In an article yesterday, PC Pro’s (a UK-based tech news site) Darien Graham-Smith comments on the upcoming release of TomTom’s “MapShare” technology (here’s my previous post), and predicts that its impact will be much more far-reaching than the fairly quiet launch announcement. He argues that this will break consumer SatNav systems’ reliance on commercial map updates, and allow “peer-to-peer cartography” to eventually lead to the end of professional cartographers – he goes so far as to say that Map Share is a “disaster for the cartographers.”

This is a debate that’s not just going on among professionals in geospatial technologies, but in many other fields as well, as Graham-Smith points out. We all know how the Internet has played a huge role in changing the way we interact with and access information of all kinds, including geographic information, and I don’t think anyone is crazy enough to try to predict with any certainty how this will all play out over the next decade.
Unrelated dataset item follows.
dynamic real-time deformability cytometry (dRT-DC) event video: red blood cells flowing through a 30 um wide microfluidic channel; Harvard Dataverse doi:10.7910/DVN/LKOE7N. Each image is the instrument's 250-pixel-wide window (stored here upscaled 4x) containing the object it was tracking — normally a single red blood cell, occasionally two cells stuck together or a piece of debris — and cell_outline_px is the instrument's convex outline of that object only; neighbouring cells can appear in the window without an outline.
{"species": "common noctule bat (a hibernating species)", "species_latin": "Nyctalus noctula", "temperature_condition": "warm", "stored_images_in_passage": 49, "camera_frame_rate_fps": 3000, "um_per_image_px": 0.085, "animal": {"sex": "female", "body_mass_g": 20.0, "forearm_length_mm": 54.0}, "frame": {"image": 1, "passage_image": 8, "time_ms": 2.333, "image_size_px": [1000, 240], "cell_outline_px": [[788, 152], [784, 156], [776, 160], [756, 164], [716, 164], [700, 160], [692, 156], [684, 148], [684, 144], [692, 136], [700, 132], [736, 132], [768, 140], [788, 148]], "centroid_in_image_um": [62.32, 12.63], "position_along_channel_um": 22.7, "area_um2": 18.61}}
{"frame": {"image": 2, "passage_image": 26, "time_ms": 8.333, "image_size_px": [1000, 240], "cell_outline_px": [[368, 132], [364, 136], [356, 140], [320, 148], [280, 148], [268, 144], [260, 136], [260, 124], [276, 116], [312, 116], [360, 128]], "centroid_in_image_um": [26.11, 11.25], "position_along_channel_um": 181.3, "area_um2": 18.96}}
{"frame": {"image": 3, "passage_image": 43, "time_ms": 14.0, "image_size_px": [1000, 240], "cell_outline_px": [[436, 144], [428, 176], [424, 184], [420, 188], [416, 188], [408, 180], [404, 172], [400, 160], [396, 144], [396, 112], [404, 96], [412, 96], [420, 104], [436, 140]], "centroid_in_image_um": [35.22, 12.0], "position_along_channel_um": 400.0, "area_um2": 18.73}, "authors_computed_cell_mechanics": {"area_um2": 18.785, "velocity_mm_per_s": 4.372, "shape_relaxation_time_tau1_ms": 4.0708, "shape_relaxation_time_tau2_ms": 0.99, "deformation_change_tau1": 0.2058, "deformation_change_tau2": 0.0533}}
While I don’t necessarily agree with Graham-Smith when he predicts that this is the beginning of the end for professional cartographers, I do think that the next generation of geospatial professionals will work and interact in a very different world, and their experience and much higher comfort level with generating and consuming user-based content will also likely contribute to a changing definition of what it means to be an expert or professional, in terms of expert knowledge, content creation and the value of that knowledge or content.